Advertisement

No-Hitter Means No Holds Barred

Share

Nolan Ryan has thrown seven of them. Sandy Koufax had four. Bob Feller had three.

But, Bill Stoneman had two. So did Steve Busby. The Forsch family had three. Bob Forsch threw two and brother Ken had the other.

Lefty Grove never threw one. Neither did Robin Roberts. Dizzy Dean never had one, but his brother, Paul, did. Grover Cleveland Alexander won 373 games, but none of them was a no-hitter. Walter Johnson won 416 games, but only one was a no-hitter.

Lots of great pitchers could never put one together. Whitey Ford, for example. Don Drysdale. A no-hitter is baseball’s ultimate caprice. Bob Gibson threw an 89-pitch no-hitter once. Other pitchers have stumbled to their no-hitters with as many as 11 walks.

Advertisement

Bobo Holloman threw a no-hitter--and won only two other games in his career (which lasted 10 games). Pitcher Mike Warren threw a no-hitter in a career in which he won eight other games and lost 13. Bill Stoneman sandwiched his no-hitters in a career in which he won 54 and lost 85.

Still, a pitcher always hankers to put a no-hitter on his resume.

You probably have those days at the office when everything goes right. It’s a situation where you can’t seem to make a mistake--but, when you try to remember how you did it, you can’t.

A pitcher in a no-hit game has to have a sense of power and command of a guy on a bombing run against a helpless target. Golfers and tennis players refer to it as being “in the zone,” a semi-out-of-body experience in which the body takes over like the instrument panel of an aircraft in a thick fog.

When Kevin Gross threw his no-hitter recently for the Dodgers, he fit the profile so perfectly, he might have gone into the game as a bookie’s choice. Veteran pitcher, good stuff, uncertain record (95-112 the night he took the mound).

It was only the third complete game Kevin Gross has pitched this year and only his 32nd lifetime, but that, too, fits the profile of the no-hit pitcher.

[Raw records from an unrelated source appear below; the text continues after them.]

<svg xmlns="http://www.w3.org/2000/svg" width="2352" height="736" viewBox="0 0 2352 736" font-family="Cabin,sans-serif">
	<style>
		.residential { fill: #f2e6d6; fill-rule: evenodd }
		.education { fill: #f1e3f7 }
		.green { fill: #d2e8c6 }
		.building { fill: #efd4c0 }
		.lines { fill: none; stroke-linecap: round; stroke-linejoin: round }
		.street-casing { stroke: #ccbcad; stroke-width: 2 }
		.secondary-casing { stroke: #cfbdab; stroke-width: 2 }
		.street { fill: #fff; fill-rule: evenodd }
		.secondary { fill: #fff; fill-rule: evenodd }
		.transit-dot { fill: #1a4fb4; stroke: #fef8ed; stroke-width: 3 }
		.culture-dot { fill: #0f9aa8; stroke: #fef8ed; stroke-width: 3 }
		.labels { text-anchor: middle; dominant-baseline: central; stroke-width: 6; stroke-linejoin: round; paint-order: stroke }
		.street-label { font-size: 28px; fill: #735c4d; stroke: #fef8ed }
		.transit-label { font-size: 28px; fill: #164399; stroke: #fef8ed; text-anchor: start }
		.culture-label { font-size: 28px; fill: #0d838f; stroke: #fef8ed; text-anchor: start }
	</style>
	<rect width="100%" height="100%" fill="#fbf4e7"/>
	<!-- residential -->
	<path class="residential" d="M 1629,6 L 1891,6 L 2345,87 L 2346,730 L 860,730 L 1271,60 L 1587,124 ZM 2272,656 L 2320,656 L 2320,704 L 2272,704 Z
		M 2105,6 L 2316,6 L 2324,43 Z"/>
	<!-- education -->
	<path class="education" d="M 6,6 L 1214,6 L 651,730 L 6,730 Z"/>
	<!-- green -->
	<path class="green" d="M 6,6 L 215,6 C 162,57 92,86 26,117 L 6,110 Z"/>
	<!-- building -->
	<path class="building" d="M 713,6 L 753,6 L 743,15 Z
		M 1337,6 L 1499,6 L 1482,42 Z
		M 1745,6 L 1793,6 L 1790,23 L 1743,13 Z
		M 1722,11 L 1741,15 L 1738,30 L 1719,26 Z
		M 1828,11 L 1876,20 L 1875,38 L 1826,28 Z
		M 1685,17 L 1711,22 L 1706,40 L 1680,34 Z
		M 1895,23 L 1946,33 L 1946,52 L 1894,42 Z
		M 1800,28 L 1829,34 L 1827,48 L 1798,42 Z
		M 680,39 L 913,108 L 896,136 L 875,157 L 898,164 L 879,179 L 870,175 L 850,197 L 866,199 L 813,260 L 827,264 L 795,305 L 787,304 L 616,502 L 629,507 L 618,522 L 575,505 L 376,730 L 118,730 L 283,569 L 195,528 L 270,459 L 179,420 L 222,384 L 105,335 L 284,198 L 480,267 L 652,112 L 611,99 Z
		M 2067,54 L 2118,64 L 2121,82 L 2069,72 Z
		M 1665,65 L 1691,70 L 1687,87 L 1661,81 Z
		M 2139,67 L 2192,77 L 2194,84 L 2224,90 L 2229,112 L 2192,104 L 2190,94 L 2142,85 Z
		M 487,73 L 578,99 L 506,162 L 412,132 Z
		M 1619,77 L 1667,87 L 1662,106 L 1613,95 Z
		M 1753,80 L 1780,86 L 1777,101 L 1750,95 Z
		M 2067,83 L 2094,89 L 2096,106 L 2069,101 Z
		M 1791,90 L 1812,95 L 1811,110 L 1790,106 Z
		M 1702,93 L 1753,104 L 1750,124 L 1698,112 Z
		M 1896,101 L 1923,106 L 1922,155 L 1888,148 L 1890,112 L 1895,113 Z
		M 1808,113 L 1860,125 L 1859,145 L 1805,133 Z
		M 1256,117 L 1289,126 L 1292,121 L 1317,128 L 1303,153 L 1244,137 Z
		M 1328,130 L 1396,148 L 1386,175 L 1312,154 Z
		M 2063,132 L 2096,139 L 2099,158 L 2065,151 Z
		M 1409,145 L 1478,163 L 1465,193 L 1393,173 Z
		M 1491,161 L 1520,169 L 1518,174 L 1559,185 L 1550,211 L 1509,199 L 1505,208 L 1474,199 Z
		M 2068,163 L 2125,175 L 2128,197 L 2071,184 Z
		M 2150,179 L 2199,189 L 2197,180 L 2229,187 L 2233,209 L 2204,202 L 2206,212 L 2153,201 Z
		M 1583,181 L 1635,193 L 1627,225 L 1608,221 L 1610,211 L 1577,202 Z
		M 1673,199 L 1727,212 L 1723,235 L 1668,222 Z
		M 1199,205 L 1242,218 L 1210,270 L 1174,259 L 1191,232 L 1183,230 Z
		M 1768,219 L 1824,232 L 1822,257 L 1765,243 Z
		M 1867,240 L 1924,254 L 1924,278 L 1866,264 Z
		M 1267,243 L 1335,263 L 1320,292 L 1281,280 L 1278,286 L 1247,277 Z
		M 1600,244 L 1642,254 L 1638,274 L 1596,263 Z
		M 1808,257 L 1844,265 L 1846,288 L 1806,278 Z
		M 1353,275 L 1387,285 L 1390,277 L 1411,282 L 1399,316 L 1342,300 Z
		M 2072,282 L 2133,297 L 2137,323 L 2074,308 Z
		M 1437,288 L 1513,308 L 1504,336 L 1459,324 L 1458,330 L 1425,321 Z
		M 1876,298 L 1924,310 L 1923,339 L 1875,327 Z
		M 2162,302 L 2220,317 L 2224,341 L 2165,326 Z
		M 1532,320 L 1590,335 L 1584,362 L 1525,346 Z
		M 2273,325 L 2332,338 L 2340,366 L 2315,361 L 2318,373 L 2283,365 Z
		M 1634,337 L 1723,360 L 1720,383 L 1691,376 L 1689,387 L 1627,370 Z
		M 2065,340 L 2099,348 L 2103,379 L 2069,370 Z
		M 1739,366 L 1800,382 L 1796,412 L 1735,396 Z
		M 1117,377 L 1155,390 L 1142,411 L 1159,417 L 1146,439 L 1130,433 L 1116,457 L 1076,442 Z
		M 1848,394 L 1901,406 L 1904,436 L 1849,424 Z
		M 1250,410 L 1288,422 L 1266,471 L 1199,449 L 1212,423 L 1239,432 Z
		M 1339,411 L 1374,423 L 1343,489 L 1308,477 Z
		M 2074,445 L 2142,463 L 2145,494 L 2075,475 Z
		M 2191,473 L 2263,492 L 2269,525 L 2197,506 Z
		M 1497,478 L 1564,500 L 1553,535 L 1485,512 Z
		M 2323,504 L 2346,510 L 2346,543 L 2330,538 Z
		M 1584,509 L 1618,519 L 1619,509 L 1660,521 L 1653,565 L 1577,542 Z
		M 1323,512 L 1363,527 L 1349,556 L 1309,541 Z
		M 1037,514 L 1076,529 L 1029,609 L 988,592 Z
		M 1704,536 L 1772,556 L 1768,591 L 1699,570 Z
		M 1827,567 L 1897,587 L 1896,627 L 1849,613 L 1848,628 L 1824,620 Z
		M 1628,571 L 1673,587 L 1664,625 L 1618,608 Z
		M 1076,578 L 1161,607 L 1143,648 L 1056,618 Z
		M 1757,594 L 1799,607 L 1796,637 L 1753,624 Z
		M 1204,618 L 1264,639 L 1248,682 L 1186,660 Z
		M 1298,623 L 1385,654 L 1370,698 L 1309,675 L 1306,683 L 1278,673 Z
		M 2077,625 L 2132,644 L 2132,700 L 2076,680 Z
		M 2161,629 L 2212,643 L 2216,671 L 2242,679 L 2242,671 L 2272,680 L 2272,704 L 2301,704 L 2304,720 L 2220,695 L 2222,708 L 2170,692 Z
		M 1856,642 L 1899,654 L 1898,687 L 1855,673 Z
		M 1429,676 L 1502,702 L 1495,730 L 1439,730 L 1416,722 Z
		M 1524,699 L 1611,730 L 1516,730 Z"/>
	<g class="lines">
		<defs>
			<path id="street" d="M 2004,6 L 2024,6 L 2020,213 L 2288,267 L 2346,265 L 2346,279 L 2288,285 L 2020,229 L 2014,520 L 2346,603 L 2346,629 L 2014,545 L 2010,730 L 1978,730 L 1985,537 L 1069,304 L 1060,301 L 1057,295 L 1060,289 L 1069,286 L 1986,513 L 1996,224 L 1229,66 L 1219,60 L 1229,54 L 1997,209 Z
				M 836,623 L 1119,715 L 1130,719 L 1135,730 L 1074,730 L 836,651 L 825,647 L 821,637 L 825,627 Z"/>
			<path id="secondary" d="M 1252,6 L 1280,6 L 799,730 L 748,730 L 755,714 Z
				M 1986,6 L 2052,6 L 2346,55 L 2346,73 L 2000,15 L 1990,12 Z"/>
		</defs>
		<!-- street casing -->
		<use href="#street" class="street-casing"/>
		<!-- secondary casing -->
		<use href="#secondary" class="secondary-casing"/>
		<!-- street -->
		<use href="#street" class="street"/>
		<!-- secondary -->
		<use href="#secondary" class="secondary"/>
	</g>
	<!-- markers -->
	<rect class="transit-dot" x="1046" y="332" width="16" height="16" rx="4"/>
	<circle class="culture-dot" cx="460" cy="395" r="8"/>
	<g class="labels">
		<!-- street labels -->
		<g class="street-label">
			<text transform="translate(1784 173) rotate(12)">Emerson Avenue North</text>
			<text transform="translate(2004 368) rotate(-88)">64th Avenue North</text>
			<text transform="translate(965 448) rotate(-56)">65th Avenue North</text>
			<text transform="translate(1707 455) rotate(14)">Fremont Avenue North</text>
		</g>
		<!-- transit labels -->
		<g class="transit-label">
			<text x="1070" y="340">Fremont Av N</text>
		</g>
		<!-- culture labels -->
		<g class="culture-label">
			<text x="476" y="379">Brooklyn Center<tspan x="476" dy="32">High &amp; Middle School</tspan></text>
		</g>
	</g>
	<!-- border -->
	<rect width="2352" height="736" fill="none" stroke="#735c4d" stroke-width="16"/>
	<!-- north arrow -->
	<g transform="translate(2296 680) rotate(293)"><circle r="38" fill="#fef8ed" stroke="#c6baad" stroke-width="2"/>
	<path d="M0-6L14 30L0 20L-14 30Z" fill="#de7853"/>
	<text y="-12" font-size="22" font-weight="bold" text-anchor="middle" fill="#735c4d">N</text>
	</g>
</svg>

A no-hit game really begins in the seventh inning. It’s when the ballpark falls silent, fielders begin to twitch between outs, scratching diagrams in the dirt with their cleats, staring into their gloves as if there were answers there.

Advertisement

Batters come up to the plate with new intensity. There is a notion in some circles that a batter comes up in the late throes of a no-hit game with mixed emotions. Years ago, a popular Detroit pitcher named Tommy Bridges was throwing a no-hitter when, with two out in the bottom of the ninth, the rival manager sent up one of the premier pinch-hitters, Sheriff Dave Harris, who promptly hit a single to right. Controversy raged for months as to whether this was sporting, whether this was an unfair overload. The game, as it is remembered, was out of hand. The rational consensus was, a no-hit game should be played like any other. The pitcher should earn it. “I’d send Hornsby up if I’d had him,” the aggrieved manager, Joe Cronin, was to say of the Bridges-Harris incident.

Kevin Gross agrees that there is no quarter given. A batter regards a no-hit game as an insult to the team. “You know each guy is coming up there with one idea--break up the no-hitter,” Gross says. “You can see it in the eyes. Each guy would like to be the one who breaks it up. They want to make you earn that no-hitter. They don’t want you to get it at their expense.”

This, he says, is both a good and a bad thing. Any pitcher likes to have a batter straining. Makes them easier to fool.

The trouble is, by now the pitcher is straining, too. “I had good stuff warming up that night. I had a good fastball and I was getting my curve and changeup over. But I never even dreamt about a no-hitter. The thing is, with a no-hitter, in the late innings, you go with your best stuff. You don’t want to get hit in those situations with your second-line pitches.”

Gross jettisoned the changeup. He went with the curveball sparingly. “I had a good fastball that night. The thing about a fastball is, you sometimes lose velocity over the innings. Only Nolan Ryan is throwing harder in the eighth than he was in the first.”

It worked for Gross. His fastball hummed through nine innings. He maneuvered his no-hitter safely in the hangar.

Advertisement

Great pitchers, such as Carl Hubbell, get their first confidence from a no-hitter. He was 10-6 when he threw his and went from there to the Hall of Fame. Kevin Gross has no such grand illusions. But, look at it this way: he is only six no-hitters behind Nolan Ryan, and he is even with Walter Johnson. And he’s ahead of Grover Cleveland Alexander. For 2 hours 25 minutes, he was the season’s best.